Quelle est cette « recherche spirituelle », ce « lent processus de construction personnelle » que nous propose notre Rite ? Refusant tout dogmatisme, il ne l’explicite nulle part, et chacun demeure libre « d’interpréter les symboles selon sa conscience » pour reprendre un passage de
la déclaration de Gand. Cependant les différents discours qui accompagnent les initiations successives et les symboles qui y sont proposés permettent à l’adepte de se rendre compte petit à petit de la voie que lui propose notre Rite, et qu’il est libre d’emprunter ou non.

Dès le premier degré en effet, le rituel parle aux récipiendaires « d’ascèse initiatique qui s’effectue à l’aide de l’outillage rationnel que nous trouvons dans le Temple ». Et un peu plus tard le commentaire qui accompagne le premier voyage laisse entendre que les initiés possèdent quelques éléments des lois profondes du Cosmos, que le profanum vulgus ignore.

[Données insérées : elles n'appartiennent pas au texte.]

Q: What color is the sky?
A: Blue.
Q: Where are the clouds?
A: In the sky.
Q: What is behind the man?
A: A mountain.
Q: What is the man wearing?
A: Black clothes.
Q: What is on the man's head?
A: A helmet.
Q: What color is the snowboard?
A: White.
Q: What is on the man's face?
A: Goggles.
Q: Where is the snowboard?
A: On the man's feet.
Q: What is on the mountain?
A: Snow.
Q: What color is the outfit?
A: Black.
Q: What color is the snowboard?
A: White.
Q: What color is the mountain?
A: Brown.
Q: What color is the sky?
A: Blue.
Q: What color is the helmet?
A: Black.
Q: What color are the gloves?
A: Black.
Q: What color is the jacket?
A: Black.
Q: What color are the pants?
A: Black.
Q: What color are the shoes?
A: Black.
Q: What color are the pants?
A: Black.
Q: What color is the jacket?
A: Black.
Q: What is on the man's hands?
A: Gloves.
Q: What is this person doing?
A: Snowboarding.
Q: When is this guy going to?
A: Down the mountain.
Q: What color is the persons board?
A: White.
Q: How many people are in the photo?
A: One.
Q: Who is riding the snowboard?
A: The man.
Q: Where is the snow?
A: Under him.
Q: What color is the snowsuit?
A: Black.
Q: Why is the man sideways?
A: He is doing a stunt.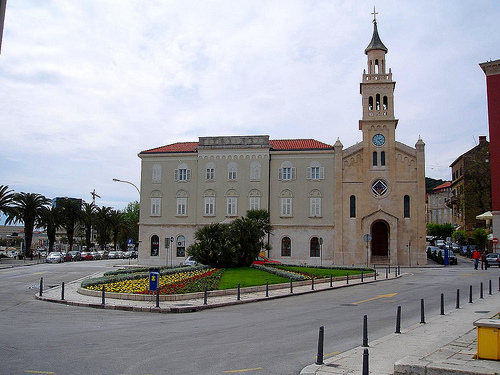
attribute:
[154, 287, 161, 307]
post — black, grey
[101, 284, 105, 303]
post — black, grey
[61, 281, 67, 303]
post — black, grey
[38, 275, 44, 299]
post — black, grey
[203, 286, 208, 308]
post — black, grey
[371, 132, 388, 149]
clock — blue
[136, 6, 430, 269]
building — brown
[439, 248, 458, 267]
car — parked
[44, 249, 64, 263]
car — parked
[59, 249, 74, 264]
car — parked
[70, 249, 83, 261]
car — parked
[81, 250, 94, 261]
car — parked, red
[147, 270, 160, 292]
sign — blue, yellow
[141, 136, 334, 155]
roof — red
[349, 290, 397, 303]
arrow — yellow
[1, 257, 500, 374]
street — paved, grey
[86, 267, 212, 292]
flowers — yellow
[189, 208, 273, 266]
bush — large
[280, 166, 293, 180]
window — arched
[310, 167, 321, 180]
window — arched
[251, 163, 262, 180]
window — arched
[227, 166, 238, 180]
window — arched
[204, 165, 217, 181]
window — arched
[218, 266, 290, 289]
grass — well manicured, green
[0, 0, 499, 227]
sky — white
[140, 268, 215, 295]
flowers — red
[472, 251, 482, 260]
shirt — red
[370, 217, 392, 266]
door — archway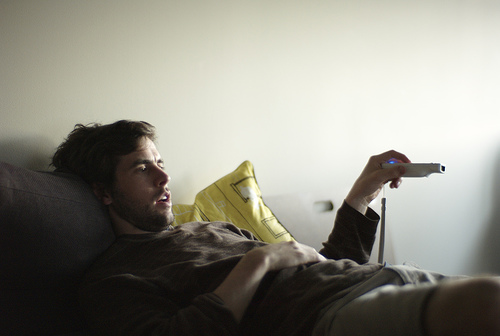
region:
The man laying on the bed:
[51, 119, 499, 334]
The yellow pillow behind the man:
[170, 160, 297, 242]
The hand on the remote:
[344, 149, 412, 214]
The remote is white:
[381, 161, 446, 178]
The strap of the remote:
[377, 198, 386, 267]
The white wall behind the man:
[0, 0, 499, 276]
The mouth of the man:
[155, 190, 173, 207]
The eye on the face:
[133, 165, 148, 176]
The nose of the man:
[152, 163, 170, 187]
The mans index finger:
[376, 148, 411, 165]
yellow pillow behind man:
[165, 152, 297, 250]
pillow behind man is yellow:
[163, 154, 303, 251]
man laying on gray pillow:
[1, 155, 121, 335]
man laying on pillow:
[2, 152, 129, 325]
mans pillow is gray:
[0, 159, 128, 335]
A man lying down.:
[63, 144, 196, 321]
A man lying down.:
[113, 145, 253, 330]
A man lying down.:
[130, 240, 234, 326]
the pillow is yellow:
[212, 158, 319, 242]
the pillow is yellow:
[240, 175, 275, 233]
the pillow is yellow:
[215, 158, 300, 305]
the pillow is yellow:
[182, 144, 326, 325]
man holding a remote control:
[34, 102, 459, 328]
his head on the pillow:
[6, 113, 221, 268]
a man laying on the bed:
[39, 116, 499, 334]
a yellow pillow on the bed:
[177, 157, 301, 249]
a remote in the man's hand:
[389, 155, 441, 179]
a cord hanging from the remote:
[381, 195, 387, 261]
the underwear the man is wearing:
[331, 253, 441, 334]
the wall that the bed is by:
[4, 5, 490, 267]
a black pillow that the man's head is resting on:
[8, 164, 103, 311]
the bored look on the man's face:
[98, 125, 173, 225]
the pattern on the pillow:
[232, 171, 287, 241]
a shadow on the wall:
[474, 159, 499, 295]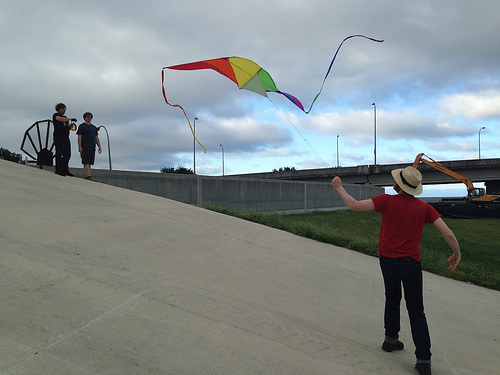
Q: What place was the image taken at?
A: It was taken at the park.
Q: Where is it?
A: This is at the park.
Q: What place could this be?
A: It is a park.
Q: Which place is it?
A: It is a park.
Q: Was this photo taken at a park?
A: Yes, it was taken in a park.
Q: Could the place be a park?
A: Yes, it is a park.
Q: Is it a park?
A: Yes, it is a park.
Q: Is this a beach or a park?
A: It is a park.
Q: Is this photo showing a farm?
A: No, the picture is showing a park.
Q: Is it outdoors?
A: Yes, it is outdoors.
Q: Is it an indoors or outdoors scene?
A: It is outdoors.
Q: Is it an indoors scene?
A: No, it is outdoors.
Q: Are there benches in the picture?
A: No, there are no benches.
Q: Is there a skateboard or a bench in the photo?
A: No, there are no benches or skateboards.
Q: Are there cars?
A: No, there are no cars.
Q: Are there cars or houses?
A: No, there are no cars or houses.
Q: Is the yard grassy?
A: Yes, the yard is grassy.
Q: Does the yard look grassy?
A: Yes, the yard is grassy.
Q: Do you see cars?
A: No, there are no cars.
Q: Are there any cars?
A: No, there are no cars.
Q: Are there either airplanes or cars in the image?
A: No, there are no cars or airplanes.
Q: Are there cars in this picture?
A: No, there are no cars.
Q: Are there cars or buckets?
A: No, there are no cars or buckets.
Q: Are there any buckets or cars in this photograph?
A: No, there are no cars or buckets.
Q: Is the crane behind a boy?
A: Yes, the crane is behind a boy.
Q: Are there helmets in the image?
A: No, there are no helmets.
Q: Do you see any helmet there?
A: No, there are no helmets.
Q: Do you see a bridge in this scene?
A: Yes, there is a bridge.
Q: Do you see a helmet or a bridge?
A: Yes, there is a bridge.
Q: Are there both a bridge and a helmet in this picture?
A: No, there is a bridge but no helmets.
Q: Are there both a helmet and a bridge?
A: No, there is a bridge but no helmets.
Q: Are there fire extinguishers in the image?
A: No, there are no fire extinguishers.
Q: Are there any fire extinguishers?
A: No, there are no fire extinguishers.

Et pourtant la Loge ne dispense nul enseignement d’astrophysique ! C’est donc sur un plan métaphysique que notre Rite, entre autres bienfaits, veut nous faire avancer.

Quand il acquiert le deuxième degré, l’adepte se voit encourager dans la recherche de la Vérité, il reçoit le conseil d’utiliser les arts libéraux, c’est à dire en fait les diverses sciences et techniques, pour s’élever vers la connaissance parfaite, et il est appelé à prendre conscience que son travail, quel qu’il soit, concourt à la réalisation de l’ordre cosmique. La présentation des grands Initiés par ailleurs l’invite à rechercher un contenu ésotérique dans leur enseignement. Enfin le dialogue d’ouverture des travaux parle « d’avancer sur la voie de la Sagesse et de la Connaissance ».

Le troisième degré est beaucoup moins explicite sur ce plan, le nouveau maître doit réfléchir par lui-même pour découvrir ce que signifie sa renaissance comme nouvel Hiram, ce que lui impose le symbolisme de l’équerre et du compas évoqué dans le serment de maître, et ce que peut signifier la recherche de la Parole perdue.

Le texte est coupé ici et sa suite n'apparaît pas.